Curtis points out that there are many inherent risks about this data being available. It may fall into the hands of insurance companies, and it could even be used by governments for surveillance purposes.
“Genetic sequence data is very useful indeed for forensic purposes. Its full potential has yet to be realized but identifying rare variants could provide a quick and easy way to find relatives of a perpetrator,” he says. “If large numbers of people had been sequenced in a healthcare system then it could be difficult for a future government to resist the temptation to use this as a resource to investigate serious crimes.”
While sequencing becoming more widely available will present difficult ethical and moral challenges, it will offer many benefits for society as a whole. Cheaper sequencing will help boost the diversity of genomic datasets which have traditionally been skewed towards individuals of white, European descent, meaning that much of the actionable medical information which has come out of these studies is not relevant to people of other ethnicities.

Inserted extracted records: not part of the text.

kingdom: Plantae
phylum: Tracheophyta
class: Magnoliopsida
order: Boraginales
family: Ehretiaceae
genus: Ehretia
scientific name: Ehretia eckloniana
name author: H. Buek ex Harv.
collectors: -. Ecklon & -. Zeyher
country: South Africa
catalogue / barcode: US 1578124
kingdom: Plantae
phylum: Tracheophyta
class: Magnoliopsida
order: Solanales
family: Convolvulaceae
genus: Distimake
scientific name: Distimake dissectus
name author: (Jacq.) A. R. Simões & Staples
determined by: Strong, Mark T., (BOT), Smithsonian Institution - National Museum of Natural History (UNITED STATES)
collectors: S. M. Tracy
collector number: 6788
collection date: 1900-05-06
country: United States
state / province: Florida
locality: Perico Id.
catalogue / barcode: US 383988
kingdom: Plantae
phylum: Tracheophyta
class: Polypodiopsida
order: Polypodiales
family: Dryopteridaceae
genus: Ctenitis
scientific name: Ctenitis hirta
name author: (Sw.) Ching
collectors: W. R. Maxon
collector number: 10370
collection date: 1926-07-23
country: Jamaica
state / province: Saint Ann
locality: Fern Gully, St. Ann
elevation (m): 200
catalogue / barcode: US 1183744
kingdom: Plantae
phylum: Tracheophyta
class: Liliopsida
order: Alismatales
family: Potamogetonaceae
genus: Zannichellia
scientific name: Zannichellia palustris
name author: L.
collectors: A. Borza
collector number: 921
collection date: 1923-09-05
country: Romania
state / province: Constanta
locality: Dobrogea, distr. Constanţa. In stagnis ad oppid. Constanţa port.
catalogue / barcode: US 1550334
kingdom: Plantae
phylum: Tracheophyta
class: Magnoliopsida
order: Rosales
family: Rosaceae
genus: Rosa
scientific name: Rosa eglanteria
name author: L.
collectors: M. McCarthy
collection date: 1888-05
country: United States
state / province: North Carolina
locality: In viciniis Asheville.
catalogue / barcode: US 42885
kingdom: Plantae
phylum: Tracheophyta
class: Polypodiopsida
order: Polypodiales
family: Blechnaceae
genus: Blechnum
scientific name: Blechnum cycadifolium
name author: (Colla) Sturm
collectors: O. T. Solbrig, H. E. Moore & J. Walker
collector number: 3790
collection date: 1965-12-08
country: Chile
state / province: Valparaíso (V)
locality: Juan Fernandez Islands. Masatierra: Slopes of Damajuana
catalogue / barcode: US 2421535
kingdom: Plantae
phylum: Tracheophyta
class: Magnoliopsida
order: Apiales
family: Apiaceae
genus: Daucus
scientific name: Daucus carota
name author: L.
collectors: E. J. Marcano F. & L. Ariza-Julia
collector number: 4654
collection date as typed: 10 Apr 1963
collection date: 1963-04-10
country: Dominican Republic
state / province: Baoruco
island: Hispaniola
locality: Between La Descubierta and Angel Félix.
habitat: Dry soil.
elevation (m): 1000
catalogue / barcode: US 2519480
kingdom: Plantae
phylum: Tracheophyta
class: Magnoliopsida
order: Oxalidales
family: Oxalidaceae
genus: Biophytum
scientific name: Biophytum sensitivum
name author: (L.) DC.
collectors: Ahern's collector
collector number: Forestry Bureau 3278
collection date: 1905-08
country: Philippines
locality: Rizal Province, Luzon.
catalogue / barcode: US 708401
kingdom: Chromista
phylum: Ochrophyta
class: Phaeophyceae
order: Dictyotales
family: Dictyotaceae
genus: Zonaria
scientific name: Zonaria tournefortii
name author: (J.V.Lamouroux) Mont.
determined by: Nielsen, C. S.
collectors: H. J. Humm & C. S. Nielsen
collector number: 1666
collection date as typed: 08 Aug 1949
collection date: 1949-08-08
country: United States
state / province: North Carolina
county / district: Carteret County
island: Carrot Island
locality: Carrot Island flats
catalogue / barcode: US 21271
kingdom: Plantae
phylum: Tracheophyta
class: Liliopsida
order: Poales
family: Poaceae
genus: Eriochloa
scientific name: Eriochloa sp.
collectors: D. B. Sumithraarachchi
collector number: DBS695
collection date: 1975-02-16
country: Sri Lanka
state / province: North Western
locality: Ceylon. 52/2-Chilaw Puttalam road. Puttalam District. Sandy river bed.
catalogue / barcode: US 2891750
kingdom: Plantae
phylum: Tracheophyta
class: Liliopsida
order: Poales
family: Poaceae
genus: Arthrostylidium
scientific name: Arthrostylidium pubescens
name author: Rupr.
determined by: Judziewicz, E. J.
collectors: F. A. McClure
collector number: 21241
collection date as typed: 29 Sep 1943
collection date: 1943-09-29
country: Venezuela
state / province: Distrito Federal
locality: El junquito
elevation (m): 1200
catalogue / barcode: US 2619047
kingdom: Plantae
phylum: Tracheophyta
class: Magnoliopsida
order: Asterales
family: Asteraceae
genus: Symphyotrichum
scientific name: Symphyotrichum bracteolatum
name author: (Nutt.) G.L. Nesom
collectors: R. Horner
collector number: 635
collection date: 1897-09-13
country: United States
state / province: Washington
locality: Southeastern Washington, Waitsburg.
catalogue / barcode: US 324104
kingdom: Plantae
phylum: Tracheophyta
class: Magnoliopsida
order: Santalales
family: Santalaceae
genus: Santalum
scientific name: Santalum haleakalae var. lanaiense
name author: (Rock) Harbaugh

Ward predicts that in the coming years, the growing amount of genetic information will ultimately change the outcomes for many with rare, previously incurable illnesses.
“If you're the parent of a child that has a susceptible or a suspected rare genetic disease, their genome will get sequenced, and while sadly that doesn’t always lead to treatments, it’s building up a knowledge base so companies can spring up and target that niche of a disease,” he says. “As a result there’s a whole tidal wave of new therapies that are going to come to market over the next five years, as the genetic tools we have, mature and evolve.”